Caddell told FOX that before Mollie came along he wouldn't leave his home for years due to fear and paranoia. He says he is still struggling with his condition but is making progress.

"It's really helped me out I...ah...things don't startle me and I can get out around people. I don't isolate as much as I used to," said Caddell.

Bart Sherwood is one of the people behind "Train a Dog Save a Warrior".

"The vets who apply for our program most have the invisible wound of PTSD, traumatic brain injury or military sexual assault victim. You don't see the scars on the outside but inside they're as damaged as a triple amputee," said Sherwood.

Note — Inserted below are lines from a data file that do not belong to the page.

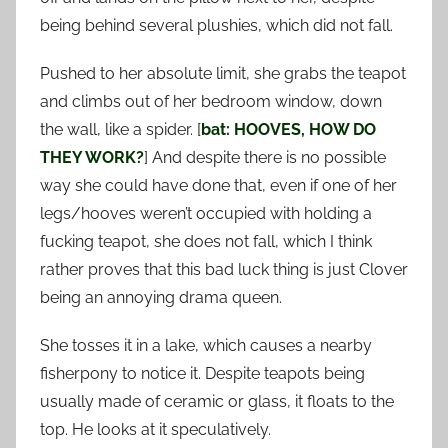
being behind several plushies, which did not fall.
Pushed to her absolute limit, she grabs the teapot
and climbs out of her bedroom window, down
the wall, like a spider. [
bat: HOOVES, HOW DO
THEY WORK?
] And despite there is no possible
way she could have done that, even if one of her
legs/hooves weren’t occupied with holding a
fucking teapot, she does not fall, which I think
rather proves that this bad luck thing is just Clover
being an annoying drama queen.
She tosses it in a lake, which causes a nearby
fisherpony to notice it. Despite teapots being
usually made of ceramic or glass, it floats to the
top. He looks at it speculatively.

He says with so many of these vets it's a similar scenario.

"When they enter the military they are given a gun a uniform and told the person next to them is there battle buddy," said Sherwood.

But Sherwood adds that when they return home from deployment without their battle buddy.

"The thing they give up is that battle buddy and there's no replacement for what they've seen. Their families can't do it. Their friends can't do it and they are left by themselves, the hyper-vigilance and scared feeling. The dog gives them a non-judgmental unconditional being that's by their side that just wants to be with them," said Sherwood.

He says the results can be amazing. Robert Morrison a 20 year Army vet couldn't be in a crowd of people but now with his dog he can.

"When she sees me getting on edge she wants attention and you focus on her and then you forget about all the things around you," said Morrison.

Michelle Moncevalles has seen the same in her husband Martin since he's been training with "Loretta".

"He's less anxious, less stressed, more calm. She just knows when to come and calm them down," said Moncevalles.

"The dog nuzzles or touches to pull the person back before a full blown flashback that ‘hey we're in San Antonio we're not deployed you don't have to worry about it,'" said Sherwood.

Bart says the training is pretty basic and takes15 to 20 weeks. The first eight are on obedience. Then it gets more specialized using a dog's natural ability to sense stress, sweating, changes in blood pressure.

Carolyn Keiser says many dogs learn to wake their partners up from the nightmares. When the training is over they are certified service dogs.

"This is what dogs were meant to do, work with people and to see the dogs and the warriors benefit, I can't tell you how rewarding it is," said Keiser.

"Rewarding" may be an understatement for Caddell, remember he saved Mollie from being put down. He says Mollie saved him from eventually killing himself.

"I just hope I'm worthy and capable of earning what she's providing. I'll be with her until one of us quits breathing this has saved my life it really has," said Caddell.

So far since 2010 Train a Dog Save a Warrior has trained 63 dogs. It costs from $1,700 to $2,500 to train the dogs. There is no charge to the vets.